Curved, golden-hued acrylic mirrors on the walls reflect the combinations of colour and texture in unexpected ways and bring further playful echoes of a funfair hall of mirrors (an effect that’s strangely enhanced by their unintentionally wobbly surface). Colour has also been used to frame views through the space and emphasise the different components, with a single structural column painted bright blue, supporting the yellow beam, and the openings to a utility room and shower room framed with pink architraves against lilac doors with contrasting shiny plastic handles in beetroot and blue. They’ve even had fun with the light switches, using round ceramic fittings that jump out from the walls as yellow and pink dots. Upstairs, a simple white-tiled bathroom has been given extra pizzazz with yellow grout and countertops made of swirly black and white recycled plastic.

“Reuse and longevity of materials were really important,” says Chislett, who co-founded a fashion rental company, Onloan, in 2018, which loans “statement pieces” of clothing on a rotating monthly basis, to be returned and reloaned to others.

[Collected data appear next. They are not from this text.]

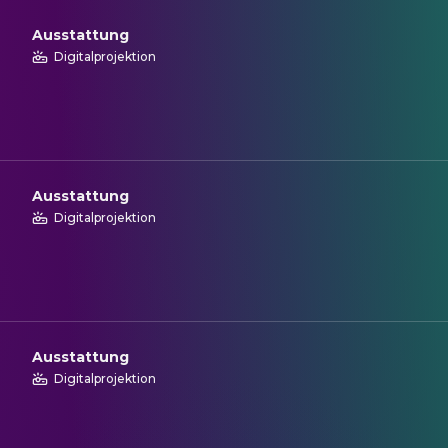
Ausstattung
Digitalprojektion
Ausstattung
Digitalprojektion
Ausstattung
Digitalprojektion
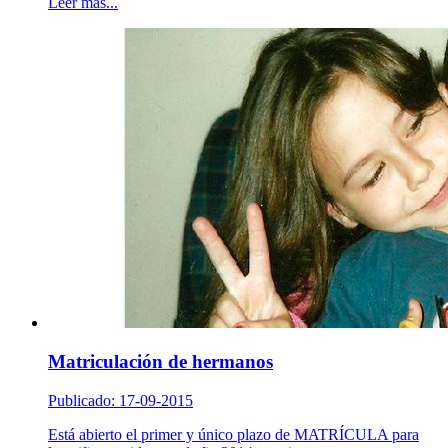
Leer más...
Matriculación de hermanos
Publicado: 17-09-2015
Está abierto el primer y único plazo de MATRÍCULA para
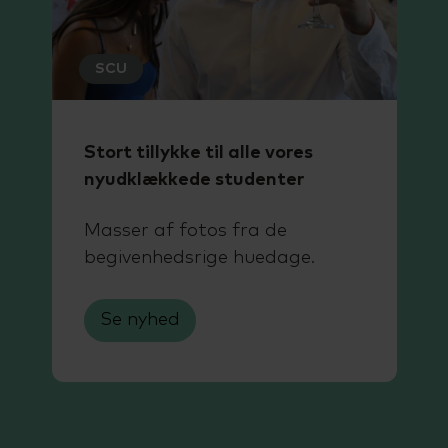
SCU
Stort tillykke til alle vores
nyudklækkede studenter
Masser af fotos fra de
begivenhedsrige huedage.
Se nyhed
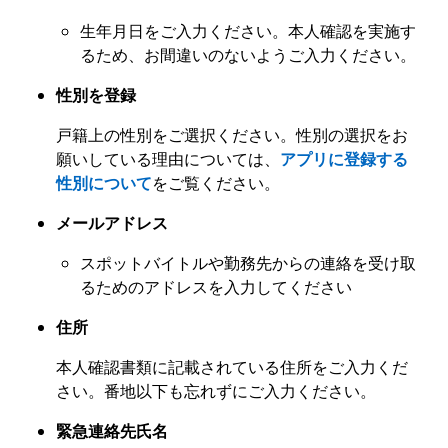
生年月日をご入力ください。本人確認を実施す
るため、お間違いのないようご入力ください。
性別を登録
戸籍上の性別をご選択ください。性別の選択をお
願いしている理由については、
アプリに登録する
性別について
をご覧ください。
メールアドレス
スポットバイトルや勤務先からの連絡を受け取
るためのアドレスを入力してください
住所
本人確認書類に記載されている住所をご入力くだ
さい。番地以下も忘れずにご入力ください。
緊急連絡先氏名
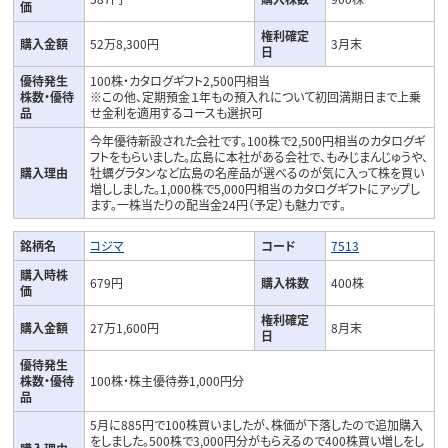
価
権利確定
購入金額
52万8,300円
3月末
日
優待発生
100株・カタログギフト2,500円相当
株数・優待
※この他、定期預金１年もの預入れについて初回満期日まで上乗
品
せ金利を適用するコースも選択可
今年優待新設された会社です。100株で2,500円相当のカタログギ
フトをもらいました。広島に本社がある会社で、もみじまんじゅうや、
購入理由
牡蠣グラタンなど広島の名産品が選べるのが気に入って株を買い
増ししました。1
,
000株で5
,
000円相当のカタログギフトにアップし
ます。一株当たりの配当金24円（予定）も魅力です。
銘柄名
コジマ
コード
7513
購入時株
679円
購入株数
400株
価
権利確定
購入金額
27万1,600円
8月末
日
優待発生
株数・優待
100株・株主優待券1,000円分
品
5月に885円で100株買いましたが、株価が下落したので追加購入
をしました。500株で3,
000円分がもらえるので400株買い増しをし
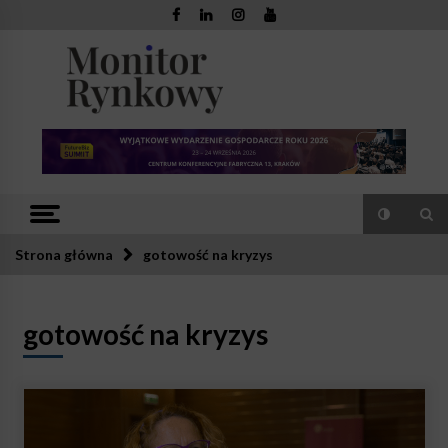
Skip
to
content
Monitor
Zaufana redakcja. Rzetelna prasa.
Rynkowy
Strona główna
gotowość na kryzys
gotowość na kryzys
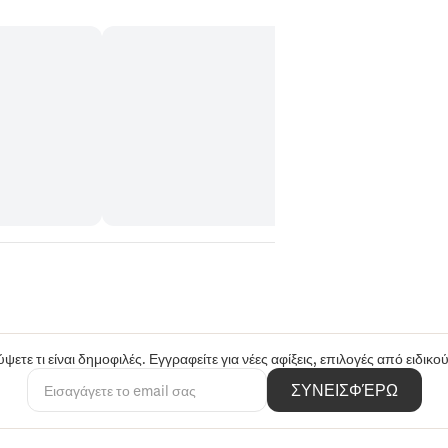
ψετε τι είναι δημοφιλές. Εγγραφείτε για νέες αφίξεις, επιλογές από ειδικ
ΣΥΝΕΙΣΦΈΡΩ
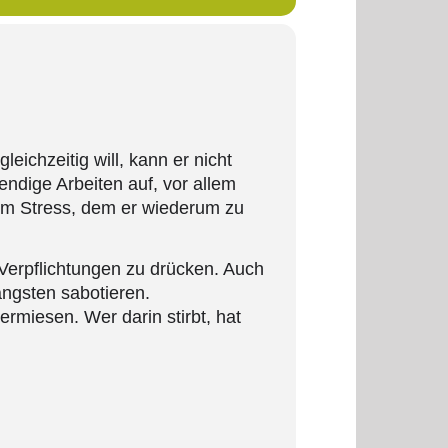
eichzeitig will, kann er nicht
ndige Arbeiten auf, vor allem
zum Stress, dem er wiederum zu
Verpflichtungen zu drücken. Auch
ängsten sabotieren.
rmiesen. Wer darin stirbt, hat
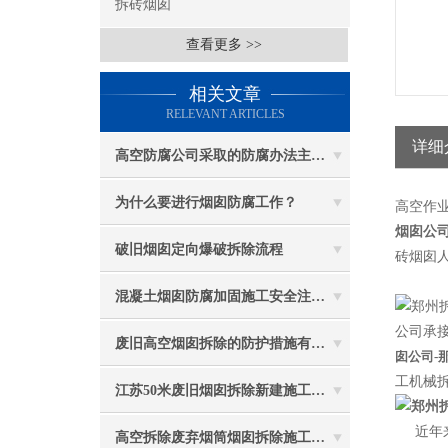
拆砖烟囱
查看更多 >>
相关文章
RELEVANT ARTICLES
详细
高空防腐公司采取的防腐办法主要有哪些？
为什么要进行烟囱防腐工作？
高空作
烟囱公司
破旧烟囱定向爆破拆除流程
砖烟囱人
混凝土烟囱防腐加固施工安全注意事项
公司承接
废旧高空烟囱拆除的防护措施有哪些？
囱公司-
工机械
江苏50米废旧烟囱拆除新建施工受哪些因素影响
近年
高空拆除废弃烟筒烟囱拆除施工措施 ：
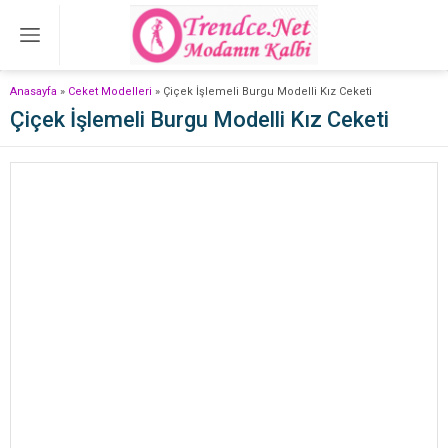
Anasayfa
»
Ceket Modelleri
»
Çiçek İşlemeli Burgu Modelli Kız Ceketi
Çiçek İşlemeli Burgu Modelli Kız Ceketi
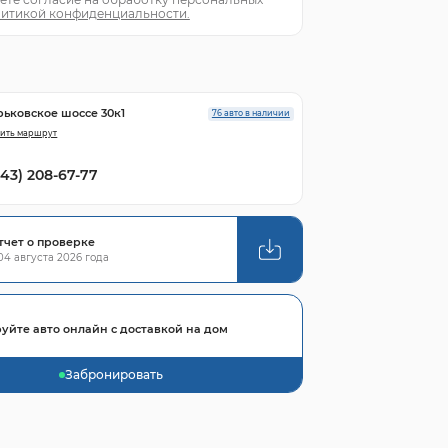
итикой конфиденциальности.
рьковское шоссе 30к1
76 авто в наличии
ить маршрут
843) 208-67-77
тчет о проверке
4 августа 2026 года
уйте авто онлайн с доставкой на дом
Забронировать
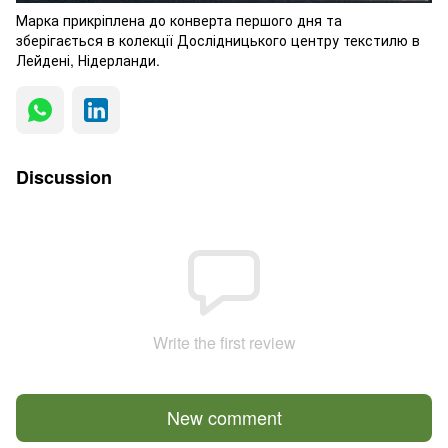
Марка прикріплена до конверта першого дня та
зберігається в колекції Дослідницького центру текстилю в
Лейдені, Нідерланди.
Discussion
Write the first review
New comment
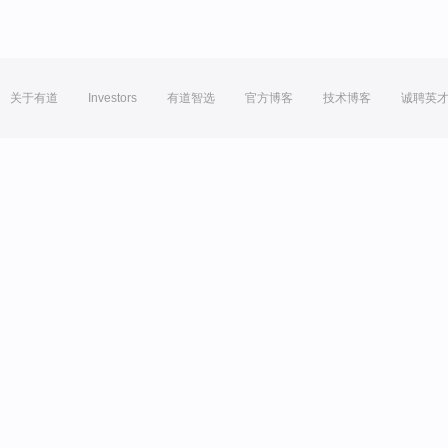
关于有道
Investors
有道智选
官方博客
技术博客
诚聘英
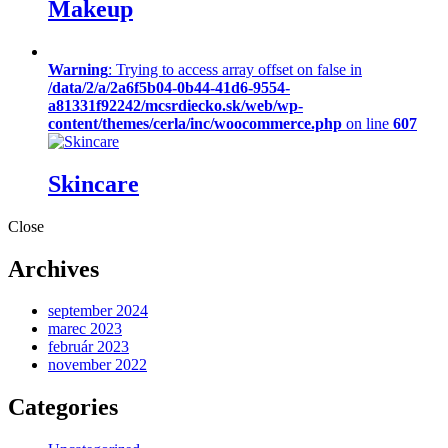
Makeup
Warning
: Trying to access array offset on false in
/data/2/a/2a6f5b04-0b44-41d6-9554-
a81331f92242/mcsrdiecko.sk/web/wp-
content/themes/cerla/inc/woocommerce.php
on line
607
Skincare
Close
Archives
september 2024
marec 2023
február 2023
november 2022
Categories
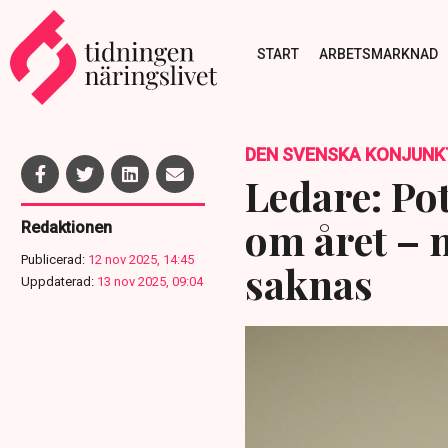
START
ARBETSMARKNAD
DEN SVENSKA KONJUNK
Ledare: Pot
om året – m
Redaktionen
Publicerad:
12 nov 2025, 14:45
saknas
Uppdaterad:
13 nov 2025, 09:04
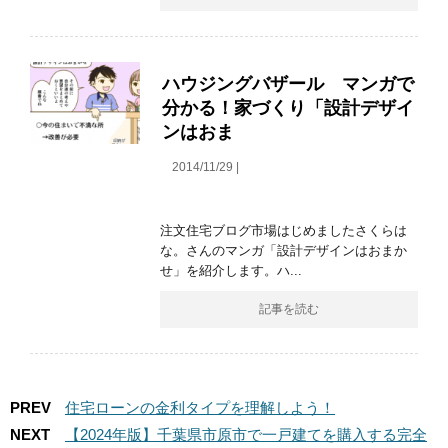
ハウジングバザール マンガで
分かる！家づくり「設計デザイ
ンはおま
2014/11/29 |
注文住宅ブログ市場はじめましたさくらは
な。さんのマンガ「設計デザインはおまか
せ」を紹介します。ハ...
記事を読む
PREV
住宅ローンの金利タイプを理解しよう！
NEXT
【2024年版】千葉県市原市で一戸建てを購入する完全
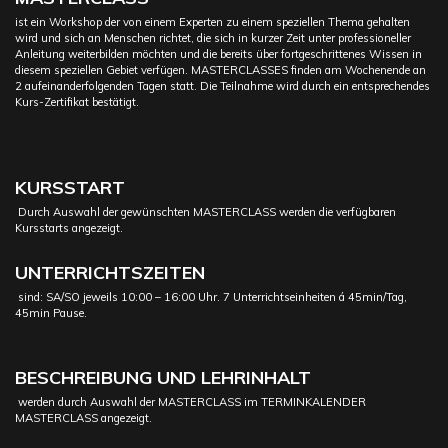
ist ein Workshop der von einem Experten zu einem speziellen Thema gehalten
wird und sich an Menschen richtet, die sich in kurzer Zeit unter professioneller
Anleitung weiterbilden möchten und die bereits über fortgeschrittenes Wissen in
diesem speziellen Gebiet verfügen. MASTERCLASSES finden am Wochenende an
2 aufeinanderfolgenden Tagen statt. Die Teilnahme wird durch ein entsprechendes
Kurs-Zertifikat bestätigt.
KURSSTART
Durch Auswahl der gewünschten MASTERCLASS werden die verfügbaren
Kursstarts angezeigt.
UNTERRICHTSZEITEN
sind: SA/SO jeweils 10:00 – 16:00 Uhr. 7 Unterrichtseinheiten á 45min/Tag,
45min Pause.
BESCHREIBUNG UND LEHRINHALT
werden durch Auswahl der MASTERCLASS im TERMINKALENDER
MASTERCLASS angezeigt.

Along with the recycled plastic surfaces in the bathroom and utility room, which have the bold, wiggly marbling of a sliced red cabbage, there’s the kitchen countertop, where what looks like an expensive green marble surface is actually a kind of polished terrazzo made from pulverised rubble.

Much of the space itself has been recycled, too, with only one partition wall removed. The original wooden staircase was simply upgraded with a new balustrade, and a new door and windows were fitted into existing openings – all avoiding the structural costs that come with extending and more substantial remodelling. The major hidden cost, as is so often the case with lower-ground-floor refurbs, was in damp-proofing, which swallowed a third of the £73,000 budget. The rest is deceptively simple, coming down to the judicious choice of materials and finishes. As Stewart modestly puts it: “You can do a lot with paint.”